Dışarı çıktıktan sonra Yang Lei, Fang Yu’ya güldü, “Şaşırtıcı değil, meyve alırken bile satan abla senden hoşlanabilir. Neden bu kadar sevimlisin?”

Fang Yu biraz ağır meyveyi taşıdı, “Saçmalık. İş yapmak için olamaz mı?

“Neden başkalarını iş için çekmiyor?Hong Kong filmlerinin sana ne ad verdiğini biliyor musun? Adı…”
Yang Lei, bunun hakkında düşünüyormuş gibi bile yaptı.
“Bir kadın katili!” Bunu söyledikten sonra Yang Lei yüksek sesle güldü!

“Siktir git!” Fang Yu küfrederken güldü.

Yang Lei hala yeterince gülemeden ağzı bir portakalla tıkanmıştı…

.
.
.

Gece kardeşlerin hepsi geldi. Fang Yu ve Yang Lei’nin aldığı et yemeklerinin çoğu sıcaktı. Sadece birkaç basit sebze yemeği yaptılar. Ne yedikleri önemli değildi; önemli olan şaraptı. Şarap olursa, sadece fıstık yeseler bile bu kardeşler aldırış etmezdi.

Burası rahat ve konforlu olduğu için dışarıdaki bir restorana gitmediler. Ev büyük değildi ve çok fazla insan çağırmadılar. Gelenlerin hepsi birkaç yakın eski erkek kardeş, Lao Liang, Er Hei, Yang-zi ve diğerleriydi ve Hua Mao da davet edildi.

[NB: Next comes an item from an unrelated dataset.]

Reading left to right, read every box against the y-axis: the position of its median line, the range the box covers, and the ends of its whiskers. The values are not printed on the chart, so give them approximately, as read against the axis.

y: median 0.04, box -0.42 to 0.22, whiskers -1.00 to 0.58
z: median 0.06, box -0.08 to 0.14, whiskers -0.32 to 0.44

Şu anda Er Hei’nin küçük şirketi de canlı hale getirildi. Hem Lao Liang hem de Er Hei, Fang Yu ile çalışıyordu. Sadece Hua Mao hala sokaklardaydı. Hua Mao, hapishanedeyken Jiangbei bölgesine gitmedi, ama dışarı çıktığında, kayıp araziyi geri alması uzun sürmedi. Hiçbir şey söylemeye cesaret edemeyene kadar, Jiangbei’deki bölgesini işgal etmek isteyen Bay Mei ile uğraştı. Hua Mao artık Jiangbei’de bir numaraydı. Gangster yolunda gitgide daha uzun süre kalan tek kişi oydu ama Hua Mao boşuna ortalığı karıştırmıyordu. Şu anda internet kafeler, atari salonları açmış, açıkta ve karanlıkta kumar makinesi işi yapmaya devam ediyordu. Oldukça rahat yaşıyordu.

Bay Mei’nin bazen, diğer zamanlarda birkaç sinsi darbesi dışında, Hua Mao giderek daha çok bir iş adamı gibi oluyordu. Ne de olsa Jiangbei’de onu kışkırtmaya cesaret eden çok az insan vardı. Hua Mao, kavga olmazsa oldukça yalnızdı. Neyse ki Hua Mao kültürlü bir insan değildi. Kültürlü biri olsaydı, muhtemelen ağzını açıp “Bir ihtiyar kadar yalnızım.” derdi.

Şu anda kardeşler tıpkı kendi evlerine geldikleri gibi Fang Yu’nun evine gelmişlerdi. Kısıtlama olmaksızın şarap içtiler, kısıtlama olmadan yemek yediler ve kısıtlama olmaksızın gürültü yaptılar. Geçmişin gangster oldukları altın yıllarında, Fang Yu’nun sekizinci kattaki evi aslında kardeşler için bir üs gibiydi. Daha sonra, bunca yıl geçtikten ve pek çok şey yaşandıktan sonra, Jianghai çok değişmişti ve sokaklardaki ve caddelerdeki insanlar değişmişti. Fang Yu’nun evi, kardeşlerin köklerini korumuş ve geçmişin Jianghu’nun lezzetini korumuş gibiydi. Bu insanlar hâlâ o insanlardı ve duygular hâlâ geçmişin duygularıydı. Bu çağda, bu zaten nadir ve değerliydi.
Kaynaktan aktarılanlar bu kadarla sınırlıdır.